Let’s start with the first. In order to prove the viability of my supposition that many people cannot separate facts from feelings, try engaging in a political discussion with someone on any subject relating to politics. Make sure that you are prepared by having some salient facts at your disposal. Watch how quickly the dialogue disintegrates into a discussion of feelings. “It’s not fair that…” or “How can people live like that?” … or “The big oil companies want us to suffer”. If you interjected some facts into the discussion at various intervals, you might either be perceived as a savior or an interloper. Many people don’t like facts that run contrary to their feelings. By the way, the discussion doesn’t have to be political. Virtually any subject where facts are involved will do.

Facts Are Forever

As to the second, when you ignore the facts or relegate them to less importance than feelings, you are pulling the rug out from underneath yourself, to coin a phrase. In a conflict setting, clear, competent dialogue is all-important. [No, Dear, not at 2 AM when you’re out alone and are being followed — run!] If you’re focusing on feelings rather than the facts your chances of a resolution that will stand the test of time are greatly diminished. In part this is because feelings are transitory — they change — while facts do not. If the fact is that I was born on April 1, that will always be a fact. Fifty years from now it will still be a fact. Nothing will change it. Even if I lie about it, it will not change the fact itself. Facts are immutable.
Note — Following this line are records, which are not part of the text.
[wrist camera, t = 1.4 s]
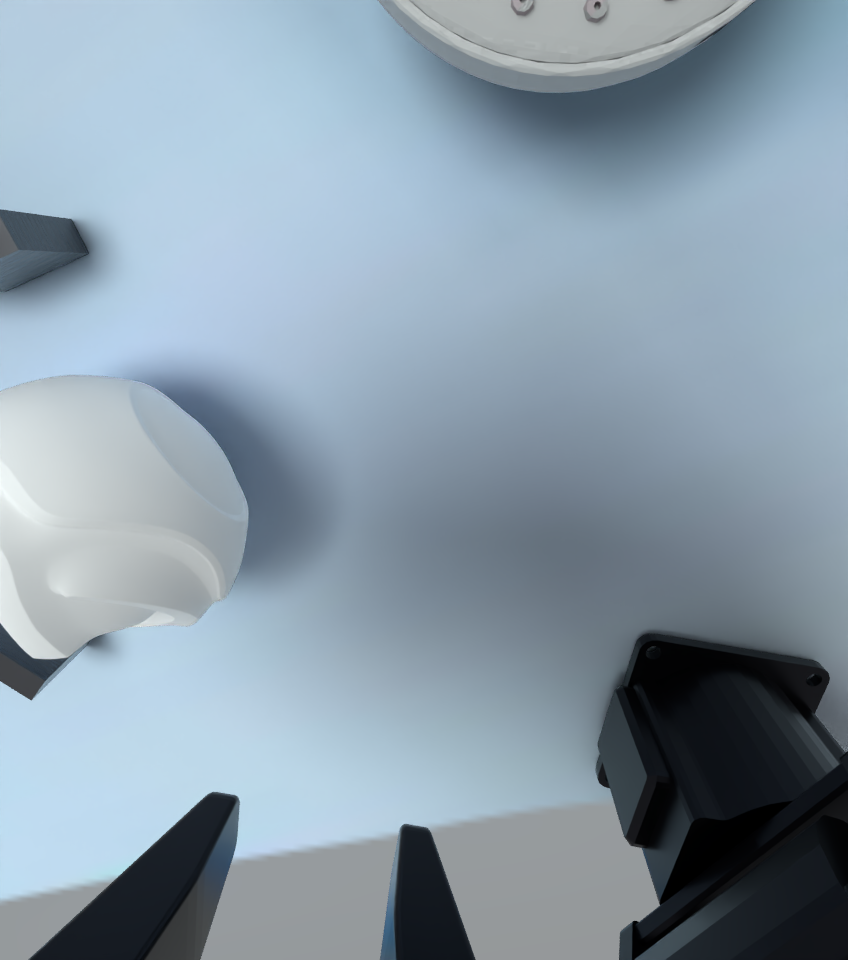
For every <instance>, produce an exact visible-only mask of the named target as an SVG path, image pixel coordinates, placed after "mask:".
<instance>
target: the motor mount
mask: <svg viewBox="0 0 848 960" xmlns="http://www.w3.org/2000/svg"><path fill="white" fill-rule="evenodd" d="M87 254H89V253H88V251H87V249H86V247H85V245H84V243H83V241H82V239H81V237H80V235H79V234H78V232H77V230H76V228H75V226H74V224H73V222H72V220H71V219H66V218H59V217H51V216H44V215H37V214H30V213H22V212H15V211H8V210H0V292H5V291H8V290H10V289H12V288H15V287H17V286H19V285H21V284H23V283H25V282H28V281H30V280H32V279H34V278H36V277H39V276H41V275H43V274H45V273H47V272H50V271H52V270H54V269H56V268H58V267H60V266H63V265H65V264H67V263H69V262H71V261H74V260H76V259H78V258H80V257H82V256H85V255H87ZM89 641H90V640H89ZM89 641H88V642H86V643H85V644H84V645H83V646H81V647H80V648H79V649H78V650H76V651H75V652H74V653H73V654H72V655H70V656H69V657H67V658H59V659H35V658H32V657H31V656H30V655H29V654H27V653H26V652H25V651H24V650H23V649H22V648H21V647H20V646H19V645H18V644H17V643H16V642H15V640H14V639H13V638H12V637H11V636H10V635H9V633H8V632H7V631H6V630H5V628H4V627H3V626H2V625H1V623H0V681H1V682H3V683H4V684H6V685H7V686H9V687H11V688H12V689H14V690H15V691H17V692H19V693H20V694H22V695H23V696H25V697H27V698H28V699H30V700H32V699H33V698H34V697H35V696H36V695H37V694H38V693H39V692H40V691H41V690H42V689H43V688H44V687H45V686H46V685H47V684H48V683H49V682H50V681H51V680H52V679H53V678H54V677H55V676H56V675H57V674H58V673H59V672H61V671H62V670H63V669H64V668H65V667H66V666H67V665H68V664H69V663H70V662H71V661H72V660H73V659H74V658H75V657H76V656H77V655H78V654H79V653H80V652H81V651H82V650H83V649H84V648H85V647H86V645H87V644H88V643H89Z"/></svg>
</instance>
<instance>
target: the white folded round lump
mask: <svg viewBox="0 0 848 960" xmlns="http://www.w3.org/2000/svg"><path fill="white" fill-rule="evenodd" d="M248 516H249V510H248V504H247V501H246V498H245V495H244V493H243V491H242V489H241V486H240V485H239V483H238V481H237V479H236V477H235V474H234V472H233V469H232V467H231V465H230V463H229V461H228V459H227V457H226V455H225V454H224V452H223V451H222V449H221V448H220V446H219V445H218V443H217V442H216V441H215V439H214V438H213V437H212V436H211V435H210V433H209V432H208V431H207V430H206V429H205V428H204V427H203V426H202V425H201V424H200V423H199V422H197V421H196V420H195V419H194V418H193V417H191V416H190V415H189V414H188V413H186V412H185V411H184V410H182V409H181V408H180V407H179V406H178V405H177V404H176V403H175V402H173V401H172V400H171V399H170V398H168V397H167V396H166V395H165V394H163V393H162V392H160V391H159V390H157V389H155V388H154V387H152V386H150V385H147V384H145V383H141V382H138V381H133V380H128V379H122V378H115V377H106V376H92V375H67V376H57V377H50V378H44V379H39V380H35V381H31V382H27V383H23V384H20V385H17V386H14V387H11V388H8V389H5V390H3V391H0V623H1V625H2V626H3V627H4V628H5V630H6V631H7V632H8V633H9V635H10V636H11V637H12V638H13V639H14V640H15V642H16V643H17V644H18V645H19V646H20V647H21V648H22V649H23V650H24V651H25V652H26V653H27V654H29V655H30V656H31V657H32V658H35V659H59V658H67V657H69V656H70V655H72V654H73V653H74V652H75V651H76V650H78V649H79V648H80V647H81V646H83V645H84V644H85V643H86V642H88V641H89V640H91V639H92V638H94V637H96V636H99V635H102V634H106V633H110V632H114V631H118V630H122V629H125V628H129V627H150V626H186V627H187V626H191V625H193V624H195V623H196V622H197V621H198V620H199V619H200V618H201V617H202V616H203V614H204V613H205V612H206V611H207V609H208V608H209V607H210V606H211V605H212V604H213V603H214V602H217V601H222V600H224V599H225V598H227V596H228V594H229V592H230V590H231V588H232V586H233V584H234V582H235V579H236V577H237V574H238V572H239V569H240V566H241V562H242V559H243V554H244V549H245V544H246V537H247V529H248Z"/></svg>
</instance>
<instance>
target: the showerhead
mask: <svg viewBox="0 0 848 960" xmlns="http://www.w3.org/2000/svg"><path fill="white" fill-rule="evenodd" d="M378 1H379V2H380V4H381V5H382V6H383V7H384V9H385V10H386V11H387V12H388V14H389V15H390V16H391V17H392V18H393V19H394V20H395V21H396V22H397V23H398V24H399V25H400V26H401V27H402V28H403V29H404V30H405V31H406V32H407V33H408V34H409V35H410V36H412V37H413V38H414V39H415V40H416V41H418V42H419V43H420V44H421V45H422V46H424V47H425V48H426V49H427V50H429V51H430V52H432V53H433V54H435V55H436V56H438V57H439V58H441V59H442V60H444V61H445V62H447V63H448V64H450V65H452V66H454V67H456V68H458V69H460V70H462V71H464V72H466V73H468V74H470V75H472V76H475V77H477V78H480V79H483V80H485V81H488V82H490V83H494V84H498V85H501V86H505V87H509V88H513V89H518V90H525V91H533V92H543V93H569V92H580V91H589V90H594V89H598V88H603V87H607V86H612V85H615V84H619V83H622V82H626V81H629V80H633V79H636V78H639V77H641V76H643V75H646V74H648V73H650V72H653V71H655V70H657V69H660V68H662V67H664V66H665V65H667V64H669V63H670V62H672V61H674V60H676V59H677V58H679V57H681V56H682V55H684V54H686V53H687V52H689V51H691V50H692V49H694V48H695V47H697V46H698V45H700V44H702V43H703V42H705V41H706V40H708V39H709V38H710V37H712V36H713V35H714V34H715V33H717V32H718V31H719V30H720V29H722V28H723V27H724V26H725V25H727V24H728V23H729V22H730V21H732V20H733V19H734V18H735V17H736V16H737V15H739V14H740V13H741V12H743V11H744V10H745V9H746V8H748V7H749V6H750V5H751V4H752V3H754V2H755V1H756V0H378Z"/></svg>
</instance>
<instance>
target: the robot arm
mask: <svg viewBox="0 0 848 960" xmlns="http://www.w3.org/2000/svg"><path fill="white" fill-rule="evenodd" d="M655 646H656V647H657V649H656V650H655V651H653V652H646V651H647V650H648V648H650V647H655ZM812 674H815V675H814V676H813V677H811V678H809V679H807V678H808V676H810V675H812ZM829 679H830V677H829V673H828V672H827V671H826V670H825V669H824V668H823V667H822V666H821V665H820V664H819V663H818V662H816V661H813V660H807V659H801V658H795V657H789V656H783V655H777V654H771V653H765V652H760V651H754V650H748V649H742V648H736V647H730V646H724V645H718V644H712V643H706V642H700V641H695V640H689V639H683V638H677V637H671V636H665V635H659V634H646V635H643V636H642V637H641V638H639V639H638V641H637V643H636V645H635V648H634V651H633V654H632V657H631V660H630V663H629V666H628V670H627V673H626V676H625V679H624V682H623V685H622V686H619V687H618V688H617V689H616V690H615V691H614V694H613V697H612V700H611V703H610V706H609V709H608V712H607V716H606V719H605V722H604V725H603V728H602V731H601V734H600V737H599V741H598V748H599V752H600V756H599V759H598V762H597V765H596V774H597V778H598V781H599V783H600V784H601V785H602V786H604V787H607V788H610V789H611V793H612V796H613V800H614V803H615V807H616V810H617V814H618V817H619V820H620V824H621V827H622V831H623V834H624V837H625V838H626V840H627V841H628V843H629V844H630V845H631V846H635V847H640V848H642V850H643V853H644V856H645V859H646V862H647V865H648V869H649V872H650V875H651V878H652V882H653V885H654V888H655V891H656V894H657V897H658V900H659V904H660V906H659V907H658V908H656V909H655V910H654V911H653V912H651V913H650V914H649V915H647V916H646V917H645V918H644V919H643V920H641V921H640V922H637V921H633V922H632V923H630V924H629V925H628V926H627V927H625V928H624V929H623V930H622V931H621V932H620V950H619V960H848V751H847V752H846V753H845V752H844V750H843V749H842V748H841V747H840V745H839V744H838V743H837V742H836V740H835V739H834V738H833V737H832V735H831V734H830V733H829V732H828V730H827V729H826V728H825V727H824V725H823V724H822V723H821V722H820V720H819V719H818V718H817V717H816V715H815V714H814V713H815V711H816V709H817V707H818V705H819V703H820V700H821V698H822V696H823V694H824V692H825V690H826V687H827V685H828V683H829ZM239 805H240V802H239V798H238V797H237V796H235V795H231V794H225V793H219V792H212V793H209V794H208V795H207V796H205V797H204V798H203V799H202V800H201V801H200V802H199V803H198V804H197V805H196V806H194V807H193V808H192V809H191V810H190V811H189V812H188V813H187V814H186V815H185V816H184V817H183V818H181V819H180V820H179V821H178V822H177V823H176V824H175V825H174V826H173V827H172V828H171V829H170V830H168V831H167V832H166V833H165V834H164V835H163V836H162V837H161V838H160V839H159V840H158V841H157V842H155V843H154V844H153V845H152V846H151V847H150V848H149V849H148V850H147V851H146V852H145V853H144V854H142V855H141V856H140V857H139V858H138V859H137V860H136V861H135V862H134V863H133V864H132V865H131V866H129V867H128V868H127V869H126V870H125V871H124V872H123V873H122V874H121V875H120V876H119V877H118V878H116V879H115V880H114V881H113V882H112V883H111V884H110V885H109V886H108V887H107V888H106V889H105V890H104V891H103V892H101V893H100V894H99V895H98V896H97V897H96V898H95V899H94V900H93V901H92V902H91V903H90V904H88V905H87V906H86V907H85V908H84V909H83V910H82V911H81V912H80V913H79V914H77V915H76V916H75V917H74V918H73V919H72V920H71V921H70V922H69V923H68V924H67V925H66V926H64V927H63V928H62V929H61V930H60V931H59V932H58V933H57V934H56V935H55V936H54V937H53V938H51V939H50V940H49V941H48V942H47V943H46V944H45V945H44V946H43V947H42V948H41V949H40V950H38V951H37V952H36V953H35V954H34V955H33V956H32V957H31V958H30V959H29V960H200V959H201V956H202V952H203V949H204V946H205V943H206V940H207V937H208V934H209V931H210V927H211V924H212V921H213V918H214V915H215V912H216V909H217V905H218V902H219V899H220V896H221V893H222V890H223V886H224V883H225V880H226V877H227V874H228V871H229V868H230V864H231V861H232V858H233V855H234V851H235V847H236V842H237V833H238V819H239ZM380 960H475V957H474V954H473V951H472V948H471V945H470V943H469V940H468V937H467V934H466V931H465V928H464V925H463V923H462V920H461V917H460V914H459V911H458V908H457V905H456V903H455V900H454V897H453V894H452V891H451V889H450V885H449V883H448V880H447V877H446V874H445V871H444V868H443V865H442V862H441V860H440V857H439V854H438V851H437V848H436V845H435V843H434V840H433V837H432V834H431V832H430V830H429V829H428V828H426V827H421V826H415V825H409V824H404V825H402V826H401V827H400V831H399V836H398V841H397V846H396V852H395V857H394V862H393V868H392V873H391V881H390V888H389V896H388V903H387V911H386V919H385V926H384V934H383V941H382V949H381V956H380Z"/></svg>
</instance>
That’s the beauty of them!

People of the Lie

In my career, I have the opportunity to listen to hundreds of people from all socio-economic, racial, ethnic, cultural, religious and gender categories tell me their “truth”. They either were giving sworn testimony (under penalty of perjury) in a trial, arbitration or deposition, or they were telling their story in a mediation. In all cases I have listened very carefully to what they have said. In many of the instances, the underlying facts of the situation did not support their testimony. What I mean is that the facts were contrary to what they had said. In some cases, the facts had been changed or altered to “support” their version of the events. And in some cases, the facts lined up perfectly in connection with their position or directly supported their testimony. Once again, a clear grasp of the relevant facts is undeniably helpful in making evaluations or assessments of credibility, circumstantial evidence, or even interpretation of direct evidence. It is critical in engaging in the dialogue that is necessary to resolving conflict.

There’s an old saying in the law biz: If you have the facts, argue the facts. If you don’t have the facts, baffle ’em with bull____. While I won’t comment on the ethics of this adage here, I will say this: whoever invented it knew the importance of facts.